*DATA FOR ANALYSIS:*
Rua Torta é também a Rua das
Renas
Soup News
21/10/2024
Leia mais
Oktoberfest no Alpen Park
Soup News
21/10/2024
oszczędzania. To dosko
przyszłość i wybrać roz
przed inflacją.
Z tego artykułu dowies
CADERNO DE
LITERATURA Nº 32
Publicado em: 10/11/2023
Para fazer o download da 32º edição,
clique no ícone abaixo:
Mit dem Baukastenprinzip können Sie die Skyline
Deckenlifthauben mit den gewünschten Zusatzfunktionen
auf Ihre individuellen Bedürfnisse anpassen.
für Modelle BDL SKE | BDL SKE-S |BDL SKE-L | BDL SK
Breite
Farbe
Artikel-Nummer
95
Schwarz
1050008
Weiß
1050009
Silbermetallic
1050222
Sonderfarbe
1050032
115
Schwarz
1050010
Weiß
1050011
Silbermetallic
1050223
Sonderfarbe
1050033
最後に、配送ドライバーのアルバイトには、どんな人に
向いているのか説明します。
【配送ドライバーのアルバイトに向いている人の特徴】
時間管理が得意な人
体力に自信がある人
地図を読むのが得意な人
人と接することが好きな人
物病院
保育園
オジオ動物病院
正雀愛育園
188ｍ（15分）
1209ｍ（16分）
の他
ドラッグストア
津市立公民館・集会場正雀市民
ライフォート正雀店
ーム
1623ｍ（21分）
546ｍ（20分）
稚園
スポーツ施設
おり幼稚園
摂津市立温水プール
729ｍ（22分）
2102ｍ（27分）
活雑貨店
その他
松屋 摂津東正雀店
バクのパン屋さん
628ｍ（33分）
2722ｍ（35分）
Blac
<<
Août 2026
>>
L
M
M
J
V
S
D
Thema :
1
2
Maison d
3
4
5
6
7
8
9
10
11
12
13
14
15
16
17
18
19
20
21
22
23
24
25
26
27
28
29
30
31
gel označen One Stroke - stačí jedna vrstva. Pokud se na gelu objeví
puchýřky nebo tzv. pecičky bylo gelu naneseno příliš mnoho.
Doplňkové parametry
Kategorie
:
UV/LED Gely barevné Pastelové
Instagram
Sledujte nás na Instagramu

*BRIEF:*
Number of lines above with the word "gelu": state it alone.

*RESPONSE FOR THIS EXERCISE:*
2